■ **Work instructions**: Using the data below, return the stretch from the line that contains "index mcp: (181, 107)" through the line that contains "pinky pip: (93, 164)", both included, exactly as it stands and nothing beyond it.

━━ Data for review

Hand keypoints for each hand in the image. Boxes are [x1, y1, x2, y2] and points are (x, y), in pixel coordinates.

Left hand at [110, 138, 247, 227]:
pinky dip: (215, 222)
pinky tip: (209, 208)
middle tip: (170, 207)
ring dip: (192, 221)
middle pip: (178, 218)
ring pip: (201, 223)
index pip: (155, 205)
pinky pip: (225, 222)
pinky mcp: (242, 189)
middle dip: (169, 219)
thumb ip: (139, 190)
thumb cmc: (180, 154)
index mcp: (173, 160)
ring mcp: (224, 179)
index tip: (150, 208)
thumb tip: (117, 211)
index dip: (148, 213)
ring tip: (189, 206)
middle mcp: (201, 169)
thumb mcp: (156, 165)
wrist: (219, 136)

━━━━
━━ Data for review

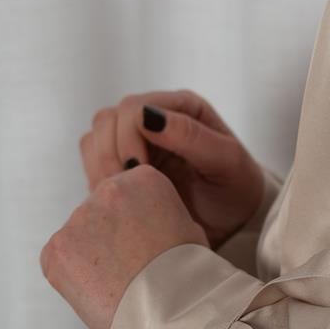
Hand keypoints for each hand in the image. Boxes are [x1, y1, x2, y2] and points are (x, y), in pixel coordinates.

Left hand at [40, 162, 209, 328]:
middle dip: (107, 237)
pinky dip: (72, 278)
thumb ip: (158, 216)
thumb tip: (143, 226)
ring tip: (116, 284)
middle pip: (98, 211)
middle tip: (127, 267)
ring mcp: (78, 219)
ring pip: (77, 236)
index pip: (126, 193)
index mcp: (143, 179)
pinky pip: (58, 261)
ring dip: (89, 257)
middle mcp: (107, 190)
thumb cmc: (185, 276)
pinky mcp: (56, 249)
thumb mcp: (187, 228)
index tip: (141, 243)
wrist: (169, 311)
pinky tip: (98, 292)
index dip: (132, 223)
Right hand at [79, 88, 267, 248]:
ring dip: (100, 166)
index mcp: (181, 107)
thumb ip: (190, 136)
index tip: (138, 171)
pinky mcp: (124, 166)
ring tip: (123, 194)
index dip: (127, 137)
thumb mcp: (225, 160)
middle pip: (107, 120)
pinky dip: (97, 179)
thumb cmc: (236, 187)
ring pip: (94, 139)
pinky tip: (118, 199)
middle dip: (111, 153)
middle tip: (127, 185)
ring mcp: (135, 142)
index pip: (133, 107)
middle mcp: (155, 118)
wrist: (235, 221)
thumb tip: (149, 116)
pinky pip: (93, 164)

━━━━

■ **Response area**:
index mcp: (181, 107)
thumb ip: (190, 136)
index tip: (138, 171)
pinky mcp: (124, 166)
ring tip: (123, 194)
index dip: (127, 137)
thumb mcp: (225, 160)
middle pip: (107, 120)
pinky dip: (97, 179)
thumb cmc: (236, 187)
ring pip: (94, 139)
pinky tip: (118, 199)
middle dip: (111, 153)
middle tip: (127, 185)
ring mcp: (135, 142)
index pip: (133, 107)
middle mcp: (155, 118)
wrist: (235, 221)
thumb tip: (149, 116)
pinky pip: (93, 164)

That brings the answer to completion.